* [WHAT NEEDS TO BE DONE] Carry on the patent passage about reconstructing images on a server linked to a scanning device, starting right after its last sentence.

* [PROVIDED PASSAGE]
## Start
According to another aspect of the invention, there is provided an image processing method using an image processing system that includes a server and a scanning device connected with the server through a network. The image processing method includes: a measurement step of causing the scanning device to perform multiple times of measurement required to reconstruct one image on a target to obtain a plurality of pieces of measurement data; a data transmission step of causing the scanning device to transmit the plurality of pieces of measurement data obtained in the measurement step to the server; a data reception step of causing the server to receive the plurality of pieces of measurement data transmitted in the data transmission step; and a reconstructed image creation step of causing the server to create a reconstructed image on the basis of the plurality of pieces of measurement data received in the data reception step.

According to another aspect of the invention, there is provided an image processing program executed in an image processing system that includes a server and a scanning device connected with the server through a network. The image processing program causes a computer to implement: measurement means for performing multiple times of measurement required to reconstruct one image on a target to obtain a plurality of pieces of measurement data; data transmission means for transmitting the plurality of pieces of measurement data obtained by the measurement means to the server; data reception means for receiving the plurality of pieces of measurement data transmitted by the data transmission means; and reconstructed image creation means for creating a reconstructed image on the basis of the plurality of pieces of measurement data received by the data reception means.
## End
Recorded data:
## Start
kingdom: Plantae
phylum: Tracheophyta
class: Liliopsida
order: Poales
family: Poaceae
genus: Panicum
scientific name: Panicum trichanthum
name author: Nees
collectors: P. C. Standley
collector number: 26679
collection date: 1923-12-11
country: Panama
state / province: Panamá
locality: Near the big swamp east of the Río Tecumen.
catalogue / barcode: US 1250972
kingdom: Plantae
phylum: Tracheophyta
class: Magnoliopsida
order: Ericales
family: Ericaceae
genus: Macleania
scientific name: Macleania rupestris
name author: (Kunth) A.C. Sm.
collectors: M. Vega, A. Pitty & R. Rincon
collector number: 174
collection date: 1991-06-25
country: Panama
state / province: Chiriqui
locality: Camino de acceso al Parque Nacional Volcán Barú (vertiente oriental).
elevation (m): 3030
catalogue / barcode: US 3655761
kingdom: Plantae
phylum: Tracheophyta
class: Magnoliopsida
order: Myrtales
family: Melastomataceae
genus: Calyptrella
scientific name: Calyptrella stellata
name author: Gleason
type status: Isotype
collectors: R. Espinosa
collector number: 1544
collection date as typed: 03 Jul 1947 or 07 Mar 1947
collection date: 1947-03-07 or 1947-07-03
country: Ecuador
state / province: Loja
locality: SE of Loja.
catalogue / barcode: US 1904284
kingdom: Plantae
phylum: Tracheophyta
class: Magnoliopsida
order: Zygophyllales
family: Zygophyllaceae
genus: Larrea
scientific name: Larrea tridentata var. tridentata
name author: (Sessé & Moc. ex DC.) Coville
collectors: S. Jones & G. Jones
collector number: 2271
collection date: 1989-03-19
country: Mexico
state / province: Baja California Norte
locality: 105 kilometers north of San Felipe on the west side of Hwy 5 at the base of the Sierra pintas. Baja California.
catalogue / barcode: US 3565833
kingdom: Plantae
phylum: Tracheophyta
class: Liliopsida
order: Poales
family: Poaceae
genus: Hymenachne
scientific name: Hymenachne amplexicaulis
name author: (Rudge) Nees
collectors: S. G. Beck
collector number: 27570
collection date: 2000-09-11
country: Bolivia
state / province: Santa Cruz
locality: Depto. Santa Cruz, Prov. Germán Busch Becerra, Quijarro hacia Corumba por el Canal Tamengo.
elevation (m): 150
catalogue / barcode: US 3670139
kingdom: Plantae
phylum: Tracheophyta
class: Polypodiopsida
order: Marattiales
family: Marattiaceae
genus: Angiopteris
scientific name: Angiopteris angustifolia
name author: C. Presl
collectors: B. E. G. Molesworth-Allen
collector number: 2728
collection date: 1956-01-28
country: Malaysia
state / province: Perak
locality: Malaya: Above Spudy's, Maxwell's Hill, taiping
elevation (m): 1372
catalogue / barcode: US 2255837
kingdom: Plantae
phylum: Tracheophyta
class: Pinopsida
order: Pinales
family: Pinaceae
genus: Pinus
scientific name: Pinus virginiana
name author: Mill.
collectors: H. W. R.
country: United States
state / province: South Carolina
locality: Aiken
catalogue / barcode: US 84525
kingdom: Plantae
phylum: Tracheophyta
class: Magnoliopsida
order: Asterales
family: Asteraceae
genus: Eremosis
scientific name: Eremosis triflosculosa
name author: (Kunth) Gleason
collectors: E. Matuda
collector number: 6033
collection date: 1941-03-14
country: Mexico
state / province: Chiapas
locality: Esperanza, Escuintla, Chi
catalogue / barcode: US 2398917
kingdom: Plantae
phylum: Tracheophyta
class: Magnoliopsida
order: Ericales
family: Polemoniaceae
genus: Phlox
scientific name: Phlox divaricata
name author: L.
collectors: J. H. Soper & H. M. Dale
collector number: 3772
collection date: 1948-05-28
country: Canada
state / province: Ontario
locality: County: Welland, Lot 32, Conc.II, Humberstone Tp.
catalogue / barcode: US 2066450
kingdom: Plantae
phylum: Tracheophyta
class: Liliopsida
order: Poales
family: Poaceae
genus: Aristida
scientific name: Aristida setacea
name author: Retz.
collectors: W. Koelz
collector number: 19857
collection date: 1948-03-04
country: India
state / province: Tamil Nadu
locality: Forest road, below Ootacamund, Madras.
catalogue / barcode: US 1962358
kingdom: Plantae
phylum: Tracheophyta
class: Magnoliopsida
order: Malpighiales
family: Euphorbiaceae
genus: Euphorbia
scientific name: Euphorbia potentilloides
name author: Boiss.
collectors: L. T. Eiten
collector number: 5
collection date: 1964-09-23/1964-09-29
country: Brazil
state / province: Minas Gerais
## End
* [RESPONSE BELOW]
According to the invention, it is possible to provide an image processing system, an image processing method, and an image processing program at low cost.

BRIEF DESCRIPTION OF THE DRAWINGS

FIG. 1 is a schematic diagram illustrating an example of a configuration of an image processing system of the invention;

FIG. 2 is a schematic diagram illustrating an example in which the image processing system of the invention includes a plurality of scanning devices; and

FIG. 3 is a flow chart illustrating an example of a flow of an image processing method of the invention.

DETAILED DESCRIPTION OF THE INVENTION

Hereinafter, an embodiment of an image processing system of the invention will be described in detail with reference to the accompanying drawings.

FIG. 1 is a schematic diagram illustrating an example of a configuration of the image processing system of the invention.

As illustrated in FIG. 1, an image processing system 100 of the invention includes a server 10 and a scanning device 20 connected with the server 10 through a network.

The scanning device 20 includes a measurement unit 21 and a data transmission unit 22.

The measurement unit 21 performs the multiple times of measurement required to reconstruct one image on a target to obtain a plurality of pieces of measurement data. The target can be, for example, a human, an animal, or a fruit. In general, for example, the standard number of times of measurement required to form a reconstructed image having a size of 512×512 bytes is 512 times. On the other hand, as will be described later, it is possible to reconstruct one image which is reduced in quality without performing the standard number of times of measurement. Therefore, the multiple times of measurement required to reconstruct the one image refers to measurement equal to or more than the number of times required to reconstruct an image having a minimum level of quality and equal to or less than the standard number of times.

The data transmission unit 22 transmits the plurality of pieces of measurement data obtained by the measurement unit 21 to the server 10.

The server 10 includes a data reception unit 11 and a reconstructed image creation unit 12. Meanwhile, the server 10 is not necessarily a single apparatus, and can be constituted by a plurality of equipments that are dispersively deployed.

The data reception unit 11 receives the plurality of pieces of measurement data transmitted by the data transmission unit 22.

The reconstructed image creation unit 12 creates a reconstructed image on the basis of the plurality of pieces of measurement data received by the data reception unit 11.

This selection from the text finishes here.